Wessel told her during the final hearing that she had served the “time that we can hold you.” She was free to go. She told the judge she planned to stay at a friend’s house.
“If you need help,” Wessel said, “don’t hesitate to ask, okay?”
Contributing: Janelle O’Dea, Illinois Answers Project
This story was made possible by a grant from The Richard H. Driehaus Foundation to the Illinois Answers Project.
Methodology
The Illinois Answers Project filed Freedom of Information Act requests to the Illinois Department of Human Services regarding data of detainees at Illinois correctional facilities who had pending inpatient admissions to DHS facilities. When analyzing data from fiscal years 2019 to 2025, Illinois Answers Project solely looked at data where the legal status was labeled as “unfit to stand trial.” This data represents the number of times IDHS received court orders for unfitness.

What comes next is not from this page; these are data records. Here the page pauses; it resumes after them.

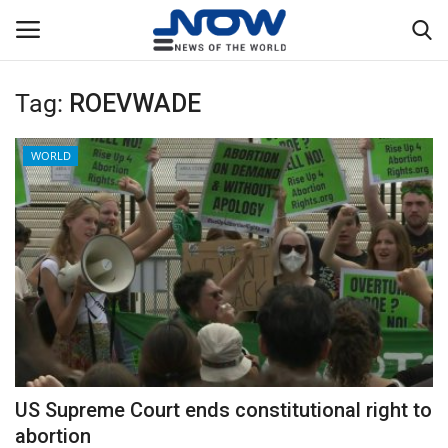
Tag:
ROEVWADE
Login
Register
WORLD
Home
Privacy Policy
Breaking
NOW Live
WORLD
US Supreme Court ends constitutional right to
Middle East
abortion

An IDHS spokeswoman noted that some of the inpatient referrals the department receives are diverted to outpatient treatment, while others are found fit while in jail or cases get dropped. Some of those awaiting placement are on pre-trial release and are not in jail.
Illinois Answers calculated the number of days a person waited for an IDHS bed by subtracting the hospital admission date from the court order date. Much of the data did not include a date in the field “admission date” to a state hospital. When analyzing how long defendants were waiting to be admitted into a state hospital, Illinois Answers only looked at the data with available date information.
Illinois Answers worked with the University of Chicago’s Mansueto Institute for Urban Innovation to find the number of people who have been found unfit and died in an Illinois jail awaiting a state bed.